Driving is one of the most complex tasks that humans perform on a regular basis, placing significant demands on sensation, perceptual, cognitive, and motor capabilities. However, age-related declines in these capabilities negatively affect driving performance. This study examined multi-dimensional abilities for professional bus drivers. Self-rating of driver behavior is the first tool for evaluation of driving performance. The study applied the AAA self-rating evaluation to examine the performance of urban bus drivers. This simple self-rating form was easily completed by the drivers and showed the condition of the driver relative to driving safety. Results of the analysis showed that male bus drivers had markedly higher unsafe scores than female drivers.

Gender and age are significantly associated with the capabilities of hand-eye coordination, balance ability and hand grip strength. Although typically a male occupation, bus driving is undergoing a process of feminization [8]. Thus, buses are not only providing the service of transportation, but also need to be comfortable and safe for both passengers and driver. Tse et al. [9] consolidated the key research on the occupational health of urban bus drivers since the 1950s. Stressors for bus drivers include poor cabin ergonomics, rotating shift patterns and inflexible running times. Greater attention to salient moderating and mediating variables in the stressor–strain relationship is featuring in more recent research.
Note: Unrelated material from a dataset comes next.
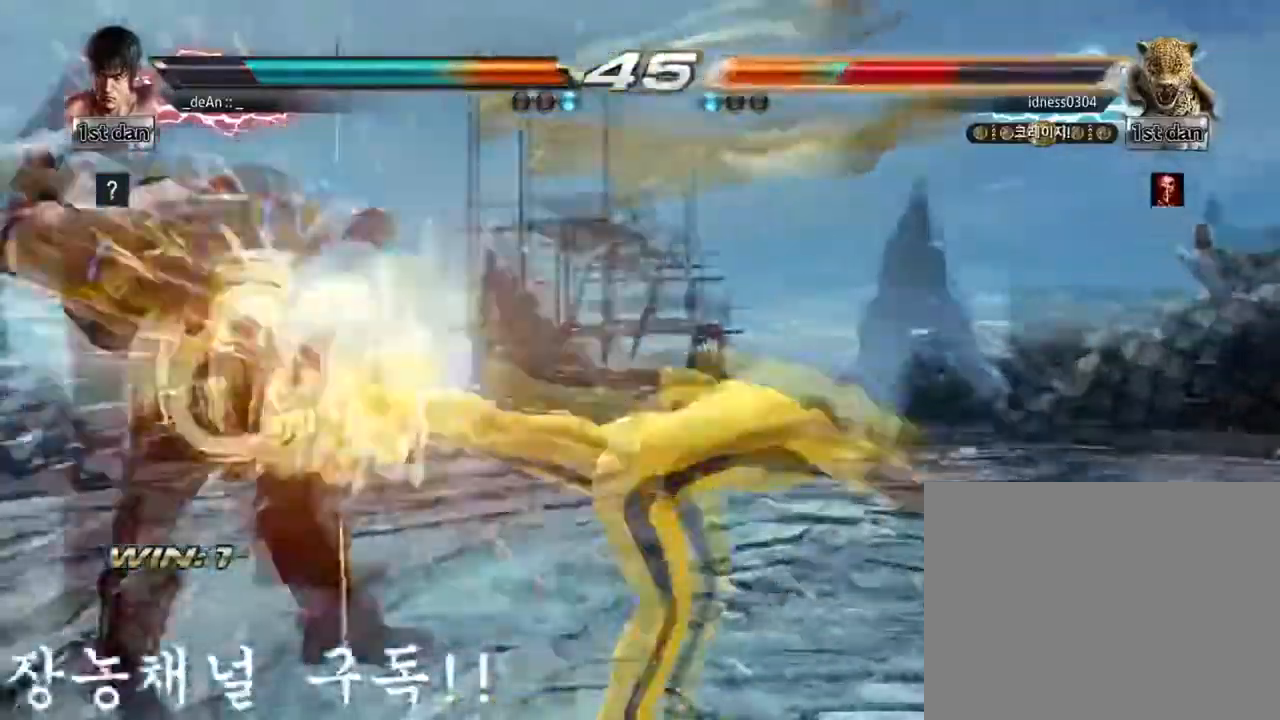
{"buttons": [], "left_stick": "center", "events": [[84, "CROSS", "up"], [451, "left_stick", "left"], [501, "left_stick", "center"]]}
Based on our results, this study suggest that professional driving license testing should consider the different among gender and age of the drivers and should set different visual ability assessment criteria for each group.

5 Conclusion

Recommended of this study were conducted the self-rating evaluation, hand-eye coordination, balance ability and hand grip strength in the process of licensing exams test to assess driving qualification, renew driving license particularly. Bus drivers should also regularly take these ability tests to assess their driving quality and ability. In this way, an employer can accurately assess drivers’ multi-dimensional abilities and verify whether they meet the demands of their jobs. On the other hand, some assistant facilities should be provided. For example, power-assisted steering wheel for female drivers, camera or blind area detection alarm for elderly drivers.